In practice, R-squared values vary widely depending on the field. A model predicting COVID-19 deaths from health and food access factors, for instance, achieved an R-squared of about 0.16, meaning those variables explained only 16% of the variation in death rates. A model predicting case counts from similar factors performed better at 0.36. Neither is “wrong.” They simply tell you how much of the picture those specific variables capture, and how much is driven by factors not included in the model.

Simple vs. Multiple Regression

Simple regression uses a single predictor to explain an outcome. It’s useful when you want to isolate one relationship clearly. Multiple regression adds several predictors at once, which is far more common in real-world analysis because most outcomes are shaped by many factors simultaneously.

In health research, multiple regression is essential.
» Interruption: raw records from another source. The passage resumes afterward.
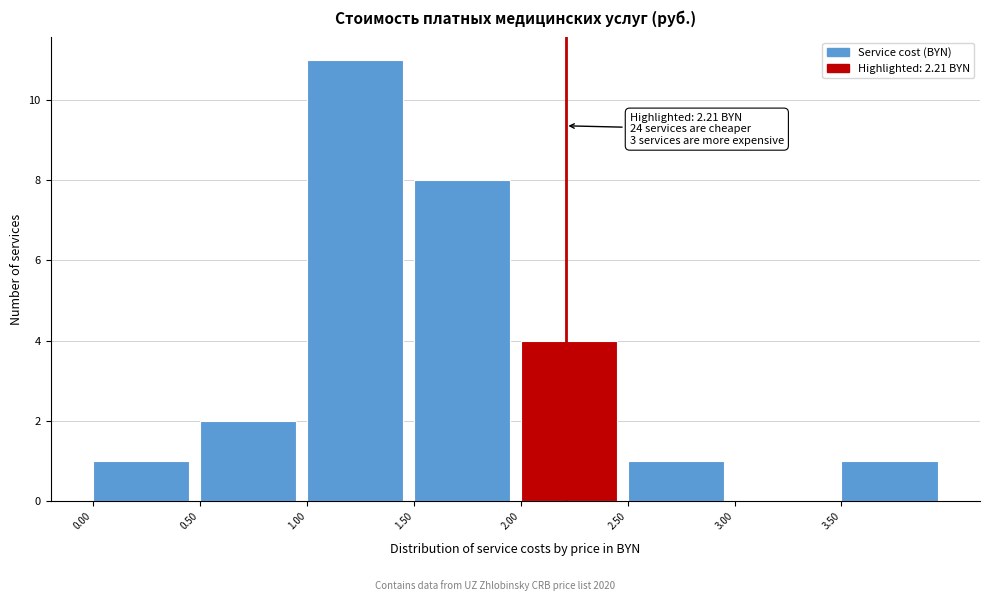

Which range on the x-axis has the tallest bar?

1.0 to 1.5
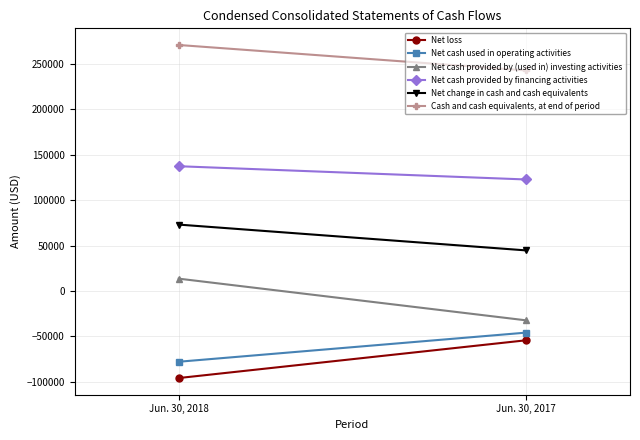

Reading left to right, extract all data points from this chart.

Net loss: Jun. 30, 2018=-95723	Jun. 30, 2017=-54220
Net cash used in operating activities: Jun. 30, 2018=-77799	Jun. 30, 2017=-45786
Net cash provided by (used in) investing activities: Jun. 30, 2018=13600	Jun. 30, 2017=-32220
Net cash provided by financing activities: Jun. 30, 2018=137278	Jun. 30, 2017=122711
Net change in cash and cash equivalents: Jun. 30, 2018=73079	Jun. 30, 2017=44705
Cash and cash equivalents, at end of period: Jun. 30, 2018=270648	Jun. 30, 2017=242650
A study on COVID-19 outcomes, for example, used regression to examine obesity, hypertension, cholesterol, diabetes, income, and proximity to public transportation all at once. Each variable gets its own coefficient, telling you its independent contribution. One finding: low-income districts in Spain had 2.5 times higher COVID-19 case rates than higher-income districts, a relationship that held even after accounting for other variables like healthcare access. Separately, researchers found that obesity extended the duration of influenza infection by about 42%.

This ability to untangle overlapping factors is what makes regression so powerful. Without it, you might observe that people near airports had higher COVID-19 rates and blame air travel, when income and healthcare access were actually doing most of the work.

The Historical Origin of “Regression”

The term itself has an interesting backstory. In the 1880s, the statistician Francis Galton studied the heights of parents and their children. He noticed that very tall parents tended to have children who were tall but slightly closer to the average, and very short parents had children who were short but also closer to the average. He called this pattern “regression towards the mean,” describing how extreme values tend to drift back toward the center over generations.

Galton’s discovery gave the statistical method its name, even though modern regression analysis has expanded far beyond studying inheritance. The concept of regression to the mean remains important in its own right. It explains why a student who scores exceptionally high on one exam often scores a bit lower on the next, or why a sports team that has a record-breaking season frequently performs less dramatically the following year. It’s not that something changed. It’s that extreme performances naturally tend to be followed by less extreme ones.

How Regression Is Used in Practice

Regression serves two main purposes: prediction and explanation. In prediction mode, you’re building a model to forecast future outcomes. A hospital might use patient data (age, blood pressure, weight, existing conditions) to predict recovery time after surgery. In explanation mode, you’re trying to understand which factors matter and by how much. A public health agency might use regression to determine whether air pollution or poverty is a stronger predictor of asthma rates in a city.

The applications span nearly every domain. Economists use regression to study how education levels affect earnings. Climate scientists use it to model the relationship between greenhouse gas concentrations and temperature changes. In medicine, logistic regression (a variation designed for yes-or-no outcomes) is used to predict whether a patient will develop a disease based on their risk factors. One UK study used logistic regression to demonstrate that people with obesity faced significantly higher hospitalization rates from COVID-19.

What all these applications share is the same core principle: take messy, real-world data, find the mathematical relationship hiding inside it, and use that relationship to answer questions that matter.